Passions for war erode with time, both among the public and the news media. Lengthy wars are difficult to justify to a large and heterogeneous nation with a continuing strain of isolationism in some quarters. It is equally difficult to long sustain a belligerent mood among civilians whose lives are little affected by distant conflicts. Although the connection between war news and public opinion is complex and not yet fully understood, extended combat provides journalists with prolonged opportunities to portray war's violence, scandal, heroism, and human error, as well as to raise questions about strategy and tactics, all of which become linked with shifts in public attitudes.

World War I proved an aberration. The press and public were slow to support American belligerence, even after Congress voted overwhelmingly for a declaration of war in April 1917. America had supported neutrality, and President Woodrow Wilson had won a second term in 1916 by campaigning on the theme of having kept the United States out of war.

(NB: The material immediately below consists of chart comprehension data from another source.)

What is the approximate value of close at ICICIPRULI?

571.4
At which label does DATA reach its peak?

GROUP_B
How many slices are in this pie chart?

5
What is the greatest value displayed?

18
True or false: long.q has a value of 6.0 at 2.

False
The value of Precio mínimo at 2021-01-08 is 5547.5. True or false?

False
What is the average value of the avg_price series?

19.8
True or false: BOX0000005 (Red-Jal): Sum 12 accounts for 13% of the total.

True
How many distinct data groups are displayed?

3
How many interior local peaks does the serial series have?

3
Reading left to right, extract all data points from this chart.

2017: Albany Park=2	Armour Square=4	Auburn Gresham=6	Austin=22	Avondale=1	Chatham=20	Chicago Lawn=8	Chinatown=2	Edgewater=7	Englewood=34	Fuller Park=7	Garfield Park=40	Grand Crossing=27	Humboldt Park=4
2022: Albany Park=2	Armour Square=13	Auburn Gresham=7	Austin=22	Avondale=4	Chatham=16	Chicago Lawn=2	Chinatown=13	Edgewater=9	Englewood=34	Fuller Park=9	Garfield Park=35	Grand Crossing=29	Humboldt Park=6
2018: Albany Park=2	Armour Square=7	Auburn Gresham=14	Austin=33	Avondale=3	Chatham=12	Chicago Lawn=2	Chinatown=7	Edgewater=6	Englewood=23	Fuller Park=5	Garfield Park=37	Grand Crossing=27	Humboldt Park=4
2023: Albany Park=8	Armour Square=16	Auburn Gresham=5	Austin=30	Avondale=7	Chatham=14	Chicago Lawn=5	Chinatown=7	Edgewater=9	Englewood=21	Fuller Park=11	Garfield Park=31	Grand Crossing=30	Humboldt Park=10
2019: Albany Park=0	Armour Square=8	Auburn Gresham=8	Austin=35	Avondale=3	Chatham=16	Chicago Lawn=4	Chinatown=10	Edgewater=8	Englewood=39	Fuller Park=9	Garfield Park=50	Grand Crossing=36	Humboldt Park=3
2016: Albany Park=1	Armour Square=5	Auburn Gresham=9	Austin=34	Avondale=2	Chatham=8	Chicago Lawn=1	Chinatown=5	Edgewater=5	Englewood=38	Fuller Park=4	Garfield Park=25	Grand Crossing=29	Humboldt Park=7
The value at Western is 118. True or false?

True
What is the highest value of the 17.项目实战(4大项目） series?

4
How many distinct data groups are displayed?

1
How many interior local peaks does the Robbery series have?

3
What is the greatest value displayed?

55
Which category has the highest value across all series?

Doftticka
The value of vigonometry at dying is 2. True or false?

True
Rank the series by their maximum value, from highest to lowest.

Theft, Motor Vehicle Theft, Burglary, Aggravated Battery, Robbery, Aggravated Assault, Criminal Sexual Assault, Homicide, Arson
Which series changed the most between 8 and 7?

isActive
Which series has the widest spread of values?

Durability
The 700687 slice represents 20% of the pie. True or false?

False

In the first six weeks after the congressional declaration, only 73,000 Americans volunteered for service. Wilson responded with a campaign to mobilize public opinion. The federal Committee on Public Information, which Wilson created, fomented prowar attitudes by distributing thousands of press releases and millions of propaganda pamphlets and posters, and by censoring unpleasant news of the war in Europe. According to photography historian Susan Moeller, the military and government suppressed all civilian combat photography during World War I because they realized the danger to morale posed by images of trench warfare, gas attacks, and wide-scale devastation. The combination of censorship and propaganda created anti-German hysteria by war's end in 1918.

Images, more than the printed or spoken word, are credited with significantly impacting audiences' interpretations of war. “The transformation of mass calamity into individual people and incidents arrests the viewers,” Moeller noted. “Through photography, war becomes personal and comprehensible—more than just grand patriotic schemes and unintelligible statistics” (Moeller 1989, 377). The press and public hailed the government's release of photographs of casualties halfway through World War II as a worthy documentation of the nation's sacrifice. Two decades later in the Vietnam War, video, film, and photographic images of combat and its victims had a different result, feeding a growing debate over conduct of the war. While only 26 percent of Americans opposed sending troops to South Vietnam in March 1966, 60 percent did so by January 1973. Many military and government officials blamed television in particular—the Vietnam War was the first to be extensively covered by TV network correspondents (critic Michael Arlen dubbed it “The Living Room War”)—for the loss of public support. The U.S. Army, however, noted in its official history of the war that rising casualty rates had a greater impact than television on public opinion. According to the official Army history, in the Korean and Vietnam wars, each increase of a factor of ten—from a hundred casualties to a thousand, from a thousand to ten thousand, and so on—prompted a decrease of 15 percentage points in public support for the war (Hammond 1996, 262).